[Records drawn from a dataset]
########

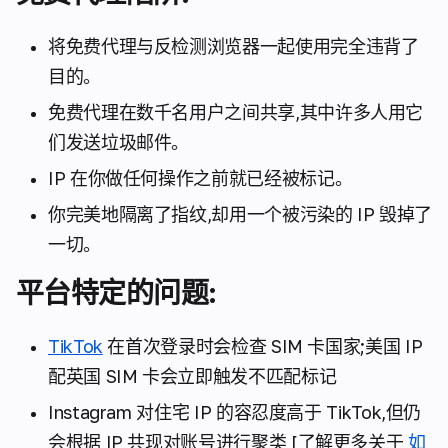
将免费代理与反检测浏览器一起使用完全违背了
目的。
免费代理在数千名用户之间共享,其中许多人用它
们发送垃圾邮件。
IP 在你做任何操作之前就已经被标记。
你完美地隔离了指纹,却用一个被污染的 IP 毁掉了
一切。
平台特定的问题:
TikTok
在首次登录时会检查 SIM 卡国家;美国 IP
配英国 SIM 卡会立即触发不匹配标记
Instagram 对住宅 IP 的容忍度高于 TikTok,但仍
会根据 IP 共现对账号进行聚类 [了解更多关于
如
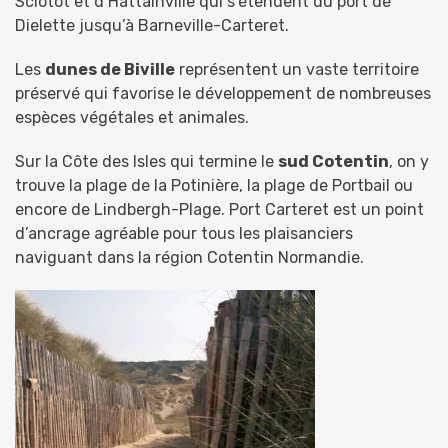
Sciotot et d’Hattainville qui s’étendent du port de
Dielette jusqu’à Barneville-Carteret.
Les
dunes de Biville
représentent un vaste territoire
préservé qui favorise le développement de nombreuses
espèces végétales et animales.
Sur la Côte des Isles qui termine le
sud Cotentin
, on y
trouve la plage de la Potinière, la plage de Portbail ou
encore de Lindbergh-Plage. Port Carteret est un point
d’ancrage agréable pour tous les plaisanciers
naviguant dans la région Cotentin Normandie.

########

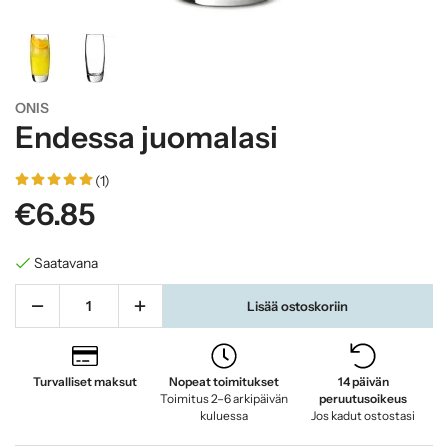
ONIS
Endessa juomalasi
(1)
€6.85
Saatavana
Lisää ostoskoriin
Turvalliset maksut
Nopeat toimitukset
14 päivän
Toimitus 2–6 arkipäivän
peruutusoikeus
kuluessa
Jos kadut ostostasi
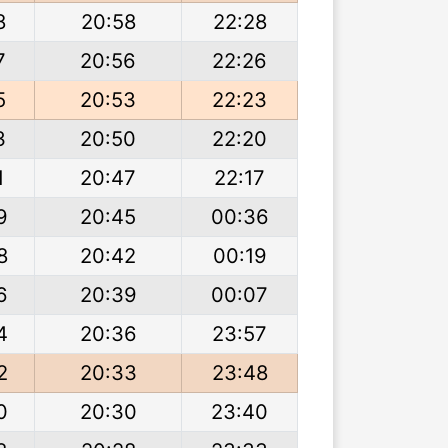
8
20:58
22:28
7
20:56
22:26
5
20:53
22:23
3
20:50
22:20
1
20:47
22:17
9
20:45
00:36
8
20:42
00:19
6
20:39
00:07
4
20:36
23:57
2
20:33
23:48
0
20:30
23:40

########

Your answer should be each line from the entries that includes the string "TikTok".

TikTok
Instagram 对住宅 IP 的容忍度高于 TikTok,但仍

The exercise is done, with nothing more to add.